Хуго, проспавшись к субботнему полудню, решил, что Фиц просто ушёл. По-английски, как положено, не прощаясь.
Маклауд забеспокоился только в воскресенье к вечеру. Конечно, старые приятели давно не виделись, но сколько бухать-то можно? У Хуго в понедельник рабочий день, а у них с Фицем самолёт…
— А как ещё? — вздохнул Хуго. — Багром не подцепить — уже осклиз в тузлуке, да и упора для такой тяжести нет, а сам всплывёт нескоро. Через три часа рабочий день начинается.
Они стояли на небольшой площадке вровень с краем чана и уныло созерцали селёдочные спинки, торчащие из бурой пузырящейся жижи. Что здесь понадобилось пьяному в жопу Фицкерну, оставалось только гадать.
Большая часть ночи ушла на поиски, пока количество мест возможного нахождения Фица не сократилось до одного. Тело на дне прощупывалось хорошо, но дальше этого не шло.
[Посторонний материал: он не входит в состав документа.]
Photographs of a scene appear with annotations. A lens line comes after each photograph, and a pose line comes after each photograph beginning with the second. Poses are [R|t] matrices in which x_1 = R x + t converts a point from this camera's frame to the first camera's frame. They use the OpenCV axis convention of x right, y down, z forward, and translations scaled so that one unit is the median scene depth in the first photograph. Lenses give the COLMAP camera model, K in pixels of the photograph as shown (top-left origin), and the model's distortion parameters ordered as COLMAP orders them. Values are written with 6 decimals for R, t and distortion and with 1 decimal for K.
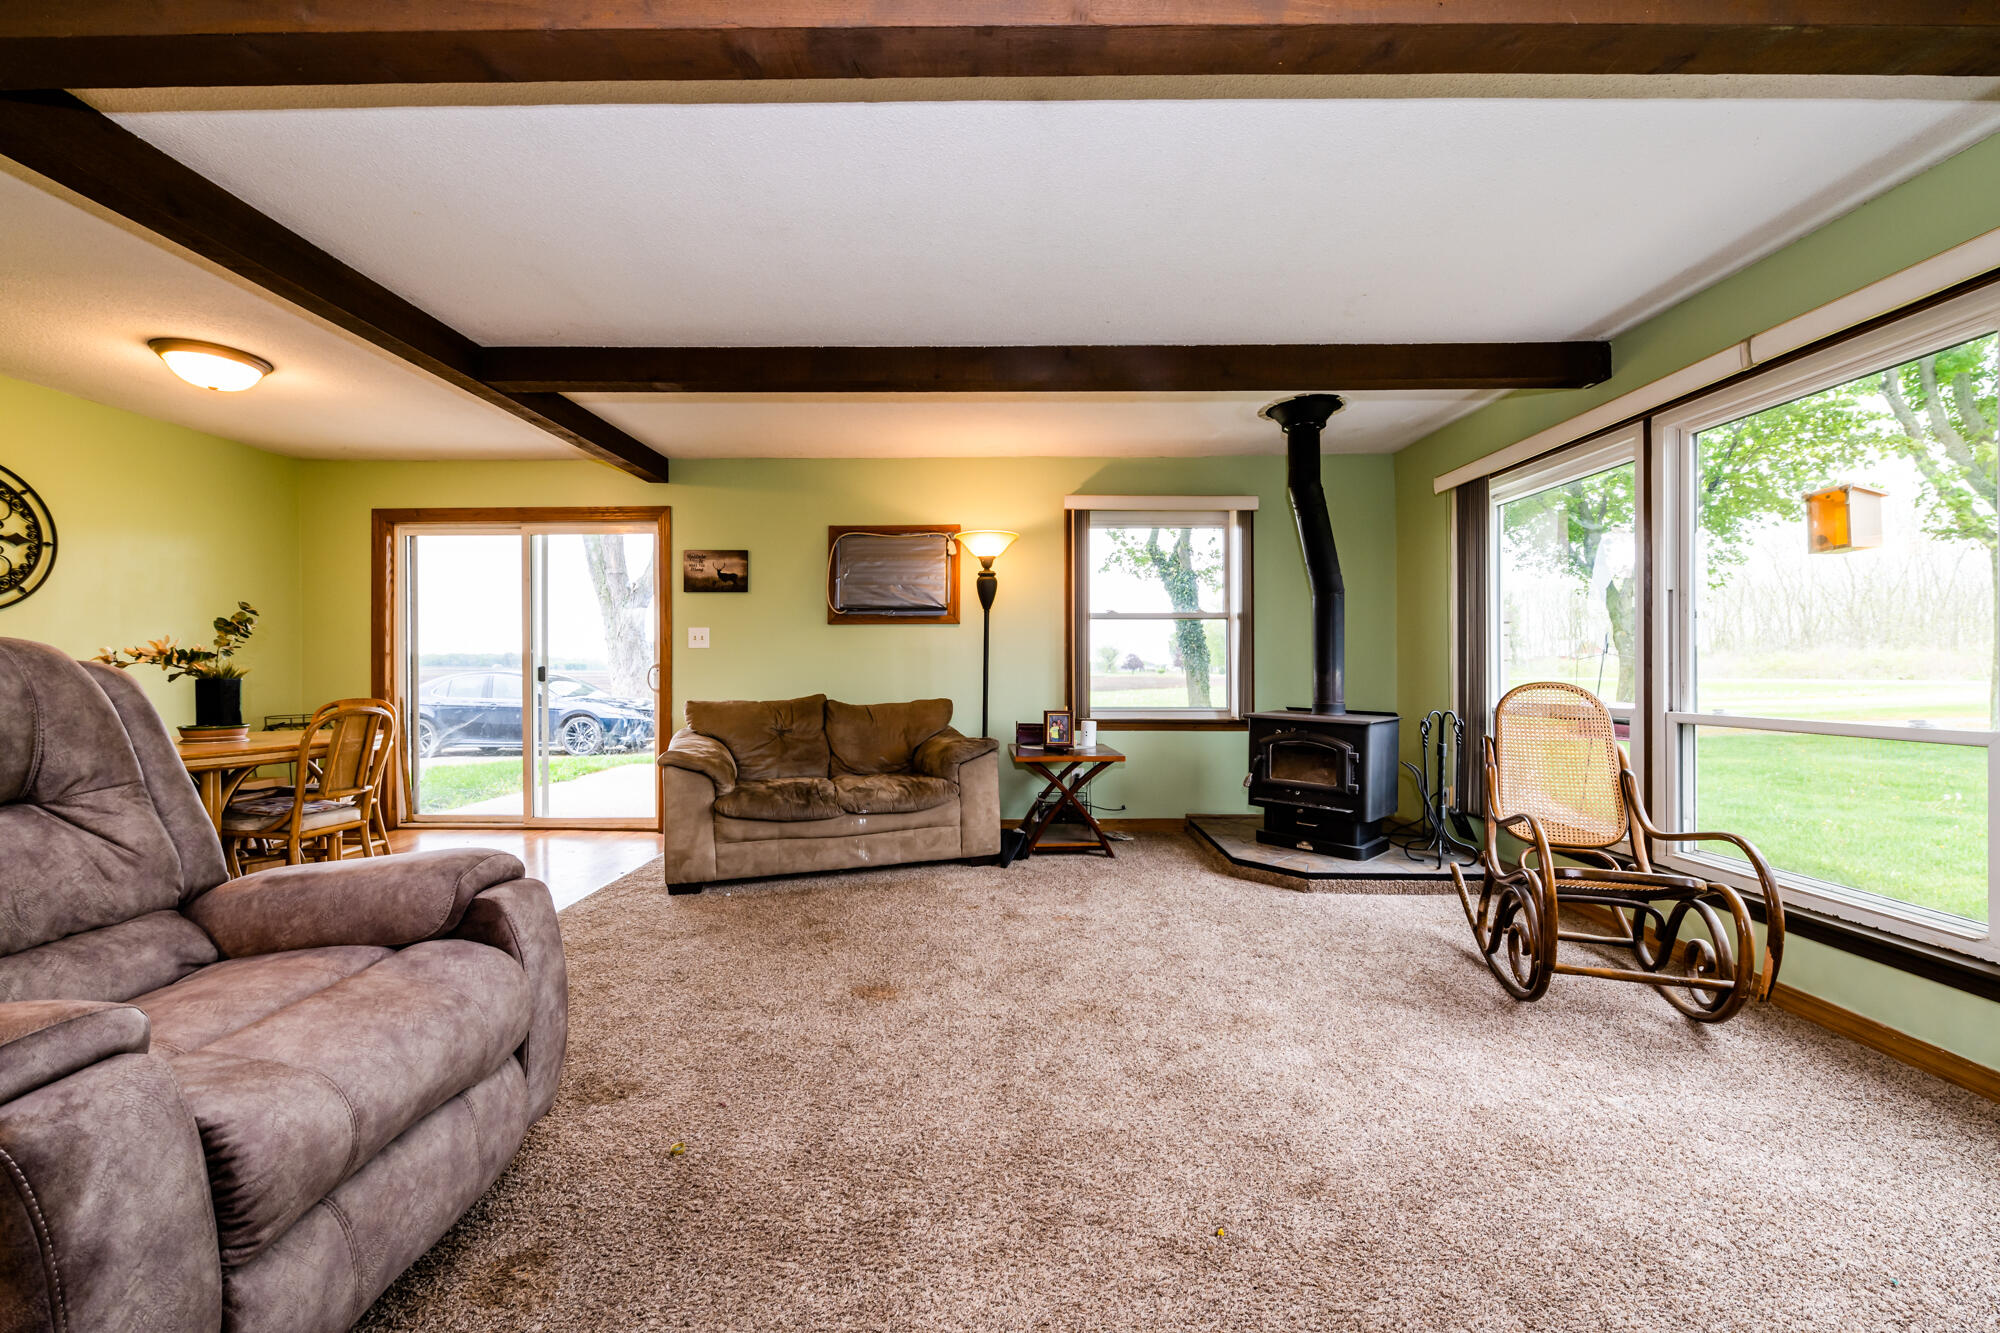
lens RADIAL K [[794.2, 0, 999.4], [0, 794.2, 668.7], [0, 0, 1]] dist [0.000014, 0.000020]
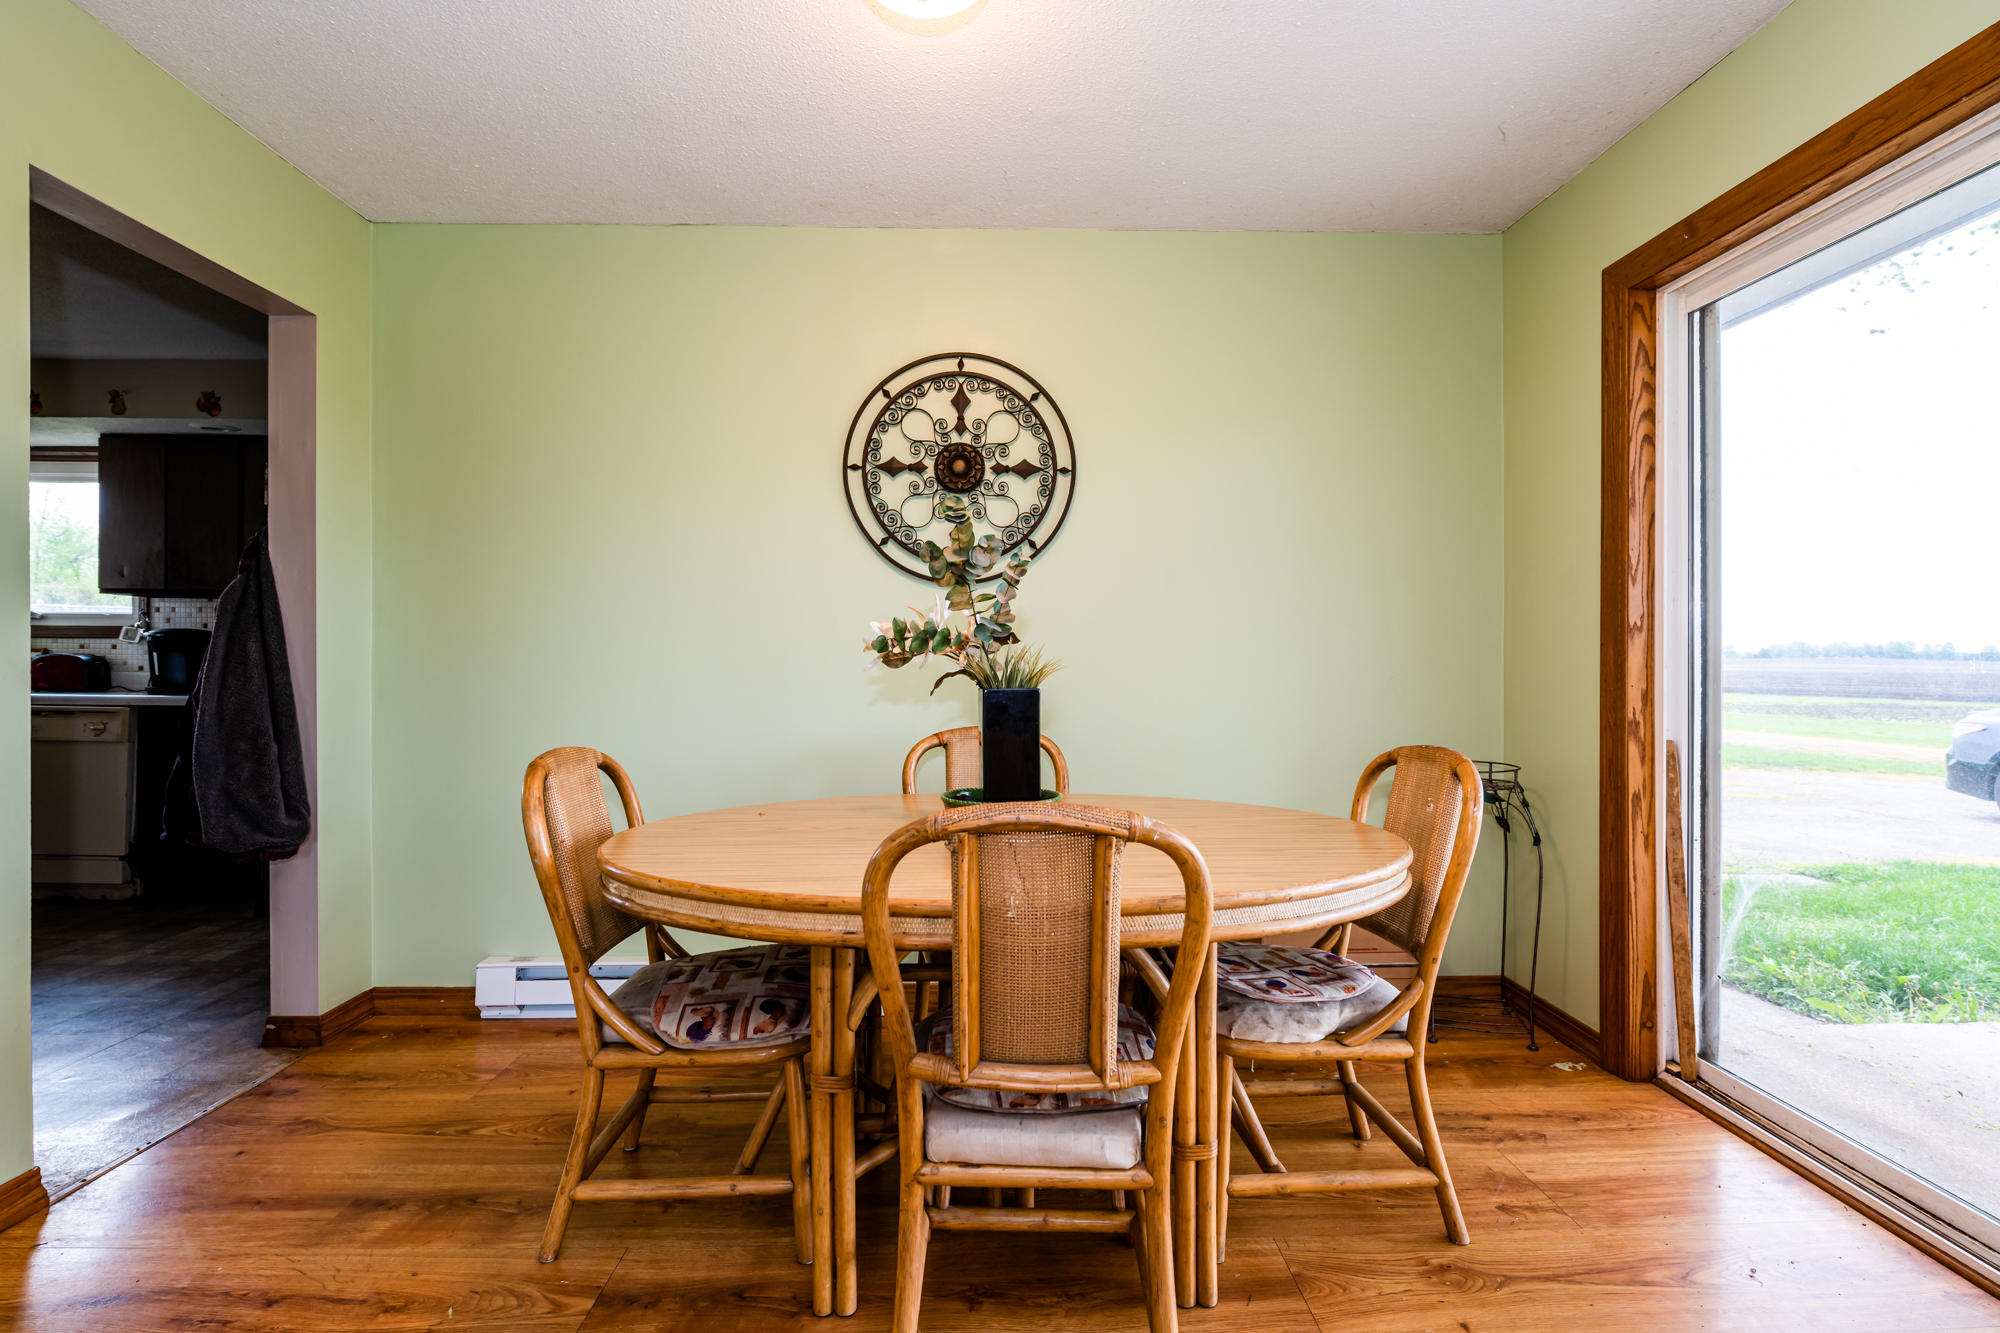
lens RADIAL K [[934.8, 0, 1001.4], [0, 934.8, 664.7], [0, 0, 1]] dist [-0.002541, -0.000327]
pose [[0.034950, 0.001737, -0.999388, -0.450515], [-0.001765, 0.999997, 0.001676, -0.000592], [0.999388, 0.001705, 0.034953, 0.940709]]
Лезть в чан без акваланга отказывался даже просоленный Хуго. Но за подводными причиндалами пришлось бы бежать в посёлок, до восьми никак не успеть.
— Есть идея, — сказал Маклауд. — У тебя тут кайенский перец используют?
— Да, — растерялся Хуго. — Иногда добавляем чутка. А…
— Тащи весь запас. Фиц, растяпа, потом возместит.
Хуго с топотом умчался во мрак подсобных помещений, чтобы через пять минут вернуться с мешком жгучей приправы. Навскидку в мешке было килограмма полтора, и Маклауд высыпал в чан всё до последнего стручочка. Хуго только крякнул.
— Это и мёртвого поднимет, — заявил Маклауд и отошёл к открытому окну — подышать. За окном воняло селёдкой.
Присутствие они ощутили минут через пятнадцать, а ещё через пять Фицкерн кое-как выплыл к поверхности.
Господи, в каком он был виде!
Съеденное едким тузлуком местами до кости лицо радовало «вечной» улыбкой, глаза напоминали содержимое устричных раковин, а из прорехи в горле торчала небольшая салака. Маклауд понадеялся, что теперь приятеля потянет на рыбку нескоро, потому что тошнило ощутимо, невзирая на весь жизненный опыт.